Optimizing 6502 Assembly Programming

JamesD · April 28, 2015

I could adjust the value of commandtableH and commandtableL to reflect the negative value.

BTW, is there a better way to do this in as65? (not even sure if this code is legal)

commandtable1:
	.byt	>playsongend		; 0 end of song
	.byt	>playsongend		; just in case
commandtable2:
	.byt	<playsongend		; 0 end of song
	.byt	<playsongend		; just in case
.define commandtableH commandtable1+128 ; adjust for negative bit
.define commandtableL commandtable2+128 ; adjust for negative bit

Switched from #define to .define

*edit*

Ok, so .define doesn't work. It claims commandtableL and commandtableH are undefined.

This is what I had to do:

	tax					; move the command table offset to x
	lda	commandtableH+128,x		; load MSB of the command address, 128 added to offset negative bit
	pha					; push it on the stack
	lda	commandtableL+128,x		; load LSB of the command address, 128 added to offset negative bit
	pha					; push it on the stack	
	rts					; call address on the stack

...

commandtableH:
	.byt	>playsongend		; 0 end of song
	.byt	>playsongend		; just in case
commandtableL:
	.byt	<playsongend		; 0 end of song
	.byt	<playsongend		; just in case

It assembles anyway, I can't promise it works without testing. Apparently I have commands disabled with the Donkey Kong code so I tested it at some point and then disabled it. The output in the .lst file looks like what I want.

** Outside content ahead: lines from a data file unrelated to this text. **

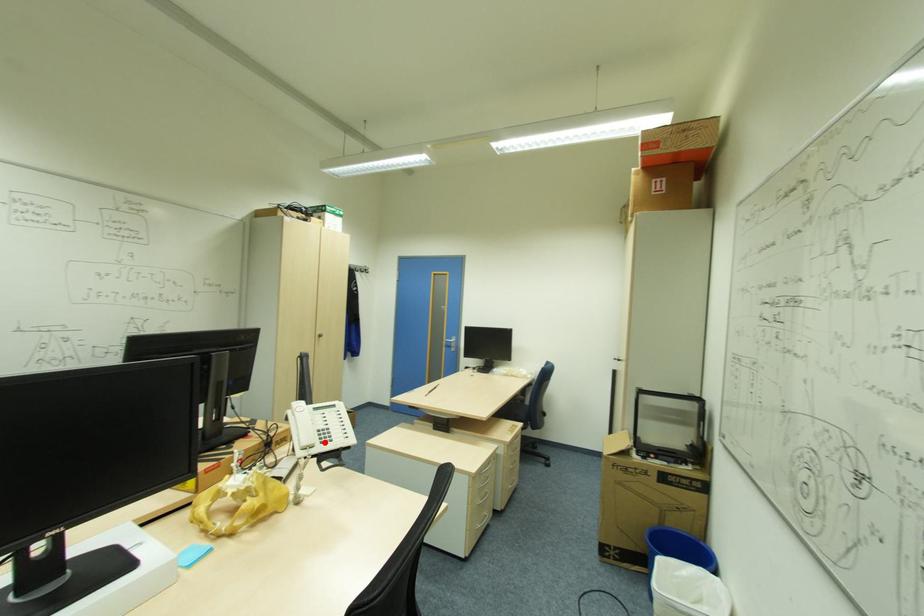
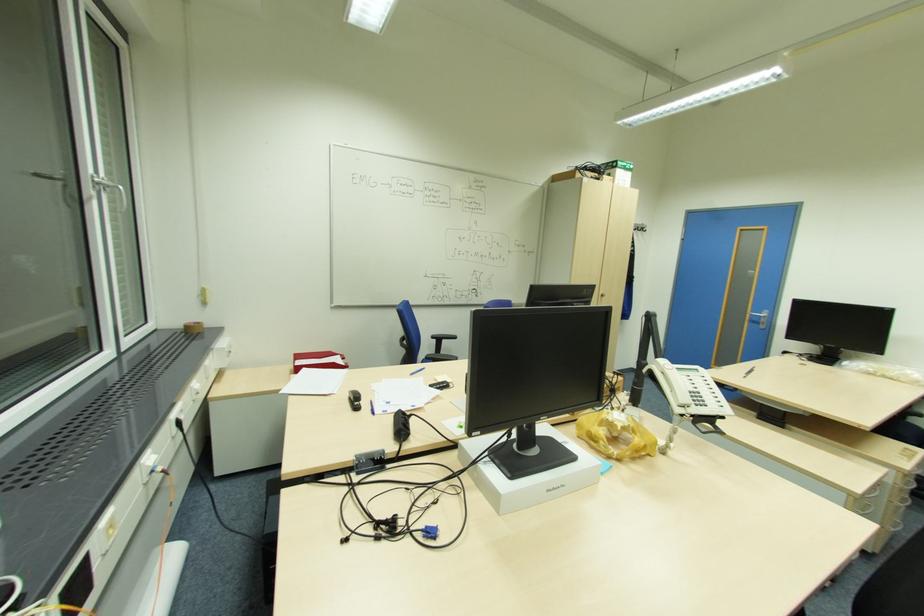
Question: I am providing you with two images of the same scene from different viewpoints. A red point is marked on the first image. Is the red point's position out of view in image 2?

Choices:
 (A) Yes
 (B) No

Answer: (B)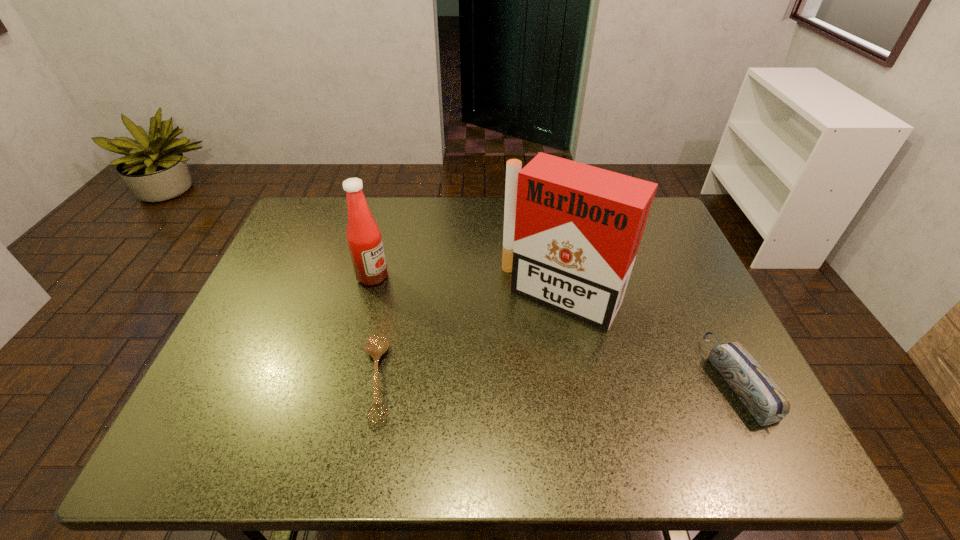
The height and width of the screenshot is (540, 960). I want to click on blank region between the pencil box and the third shortest object, so click(555, 328).

This screenshot has width=960, height=540. What are the coordinates of `blank region between the third tallest object and the shortest object` in the screenshot? It's located at pos(558,380).

Identify which object is the second closest to the condiment. Please provide its 2D coordinates. Your answer should be formatted as a tuple, i.e. [(x, y)], where the tuple contains the x and y coordinates of a point satisfying the conditions above.

[(572, 231)]

Locate which object ranks third in proximity to the pencil box. Please provide its 2D coordinates. Your answer should be formatted as a tuple, i.e. [(x, y)], where the tuple contains the x and y coordinates of a point satisfying the conditions above.

[(364, 238)]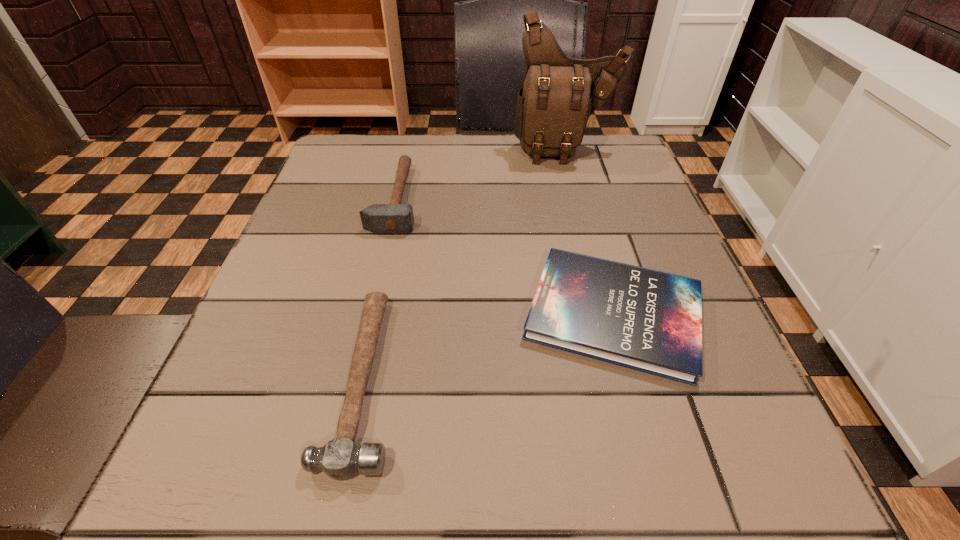
Locate an element on the screen. The image size is (960, 540). free spot at the near edge of the desktop is located at coordinates (619, 476).

Identify the location of vacant region at the left edge. (324, 238).

In the image, there is a desktop. Where is `vacant region at the right edge`? vacant region at the right edge is located at coordinates (703, 364).

Find the location of a particular element. This screenshot has height=540, width=960. free space at the far left corner of the desktop is located at coordinates (348, 171).

Find the location of a particular element. Image resolution: width=960 pixels, height=540 pixels. vacant area at the near left corner is located at coordinates (204, 518).

This screenshot has width=960, height=540. In the image, there is a desktop. Identify the location of vacant space at the far right corner. (603, 162).

The image size is (960, 540). Find the location of `free space between the farther hammer and the hardback book`. free space between the farther hammer and the hardback book is located at coordinates (505, 256).

Locate an element on the screen. Image resolution: width=960 pixels, height=540 pixels. free space between the second farthest object and the hardback book is located at coordinates (505, 256).

Find the location of a particular element. The width and height of the screenshot is (960, 540). free point between the shorter hammer and the second tallest object is located at coordinates (380, 288).

Identify the location of vacant area that lies between the hardback book and the third nearest object. The height and width of the screenshot is (540, 960). (505, 256).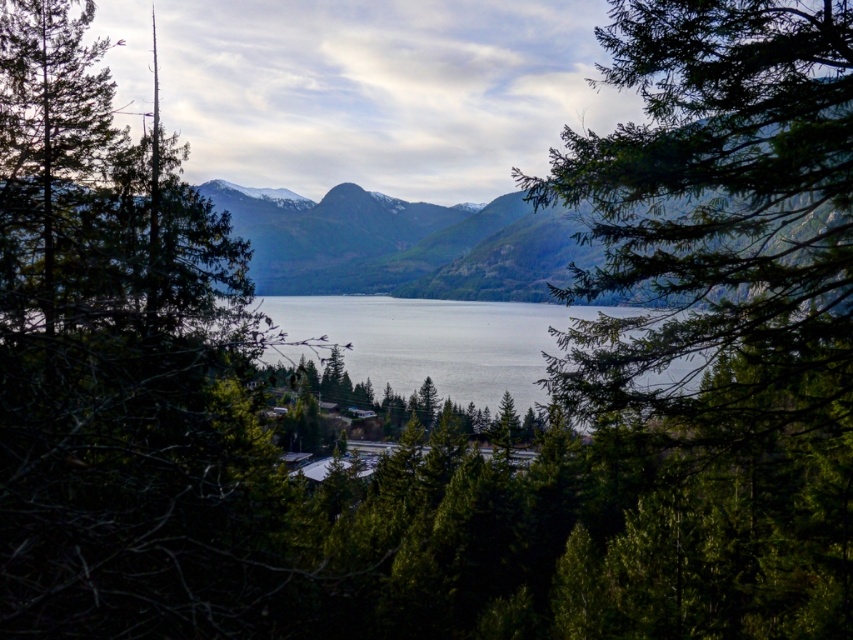
Is green needle-like leaves at center smaller than green textured mountain at center?

Yes.

Does green needle-like leaves at center have a lesser height compared to green textured mountain at center?

No, green needle-like leaves at center is not shorter than green textured mountain at center.

What are the coordinates of `green needle-like leaves at center` in the screenshot? It's located at click(x=717, y=218).

At what (x,y) coordinates should I click in order to perform the action: click on green needle-like leaves at center. Please return your answer as a coordinate pair (x, y). Looking at the image, I should click on (717, 218).

Does green textured mountain at center have a greater width compared to green matte tree at left?

Yes.

Who is positioned more to the right, green textured mountain at center or green matte tree at left?

From the viewer's perspective, green textured mountain at center appears more on the right side.

Which is in front, point (325, 269) or point (4, 129)?

Point (4, 129)

The height and width of the screenshot is (640, 853). In order to click on green textured mountain at center in this screenshot , I will do `click(402, 244)`.

Is point (758, 230) closer to camera compared to point (36, 145)?

Yes, it is.

Is green needle-like leaves at center smaller than green matte tree at left?

Yes, green needle-like leaves at center is smaller than green matte tree at left.

Describe the element at coordinates (717, 218) in the screenshot. This screenshot has width=853, height=640. I see `green needle-like leaves at center` at that location.

The height and width of the screenshot is (640, 853). I want to click on green needle-like leaves at center, so [717, 218].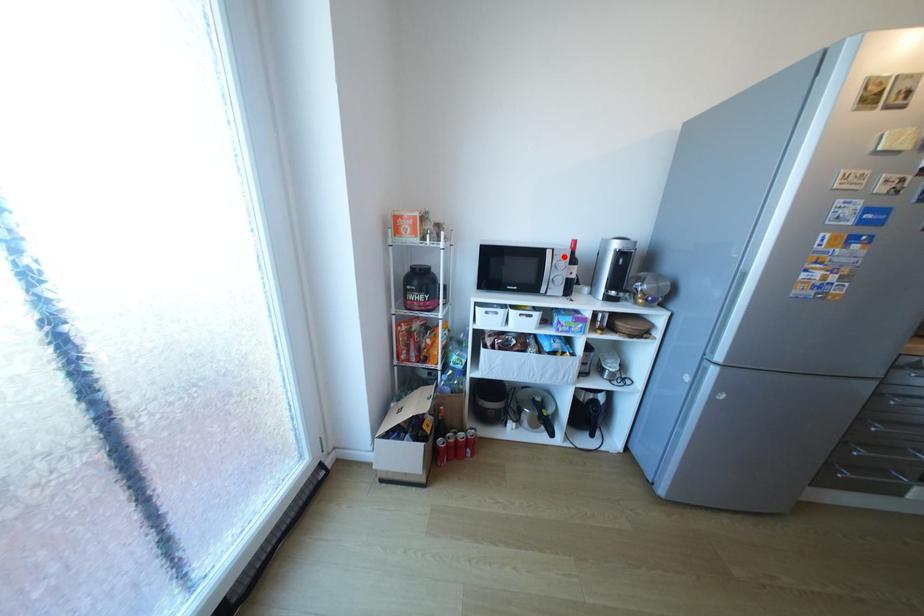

Yes I know as65 lets me define the table with .hibyte .lobyte but the assembler the code was originally written for doesn't and I may have to port it back to that assembler.

*edit*

That's 20 clock cycles... vs 14 best case for the stack based approach, 17 in the code from post #48 and 24 in post #47.

So for my music player and typical code it would be worse but under the proper conditions you might save some clock cycles.

You would need to know the stack won't overwrite your jump table, no interrupts can take place before the stack is restored, you have to know what the stack is supposed to be on exit and you have to use values that don't need the initial ASL all to save 6 clock cycles.

If you have to disable and re-enable interrupts the best case version is 18 clock cycles instead of 14.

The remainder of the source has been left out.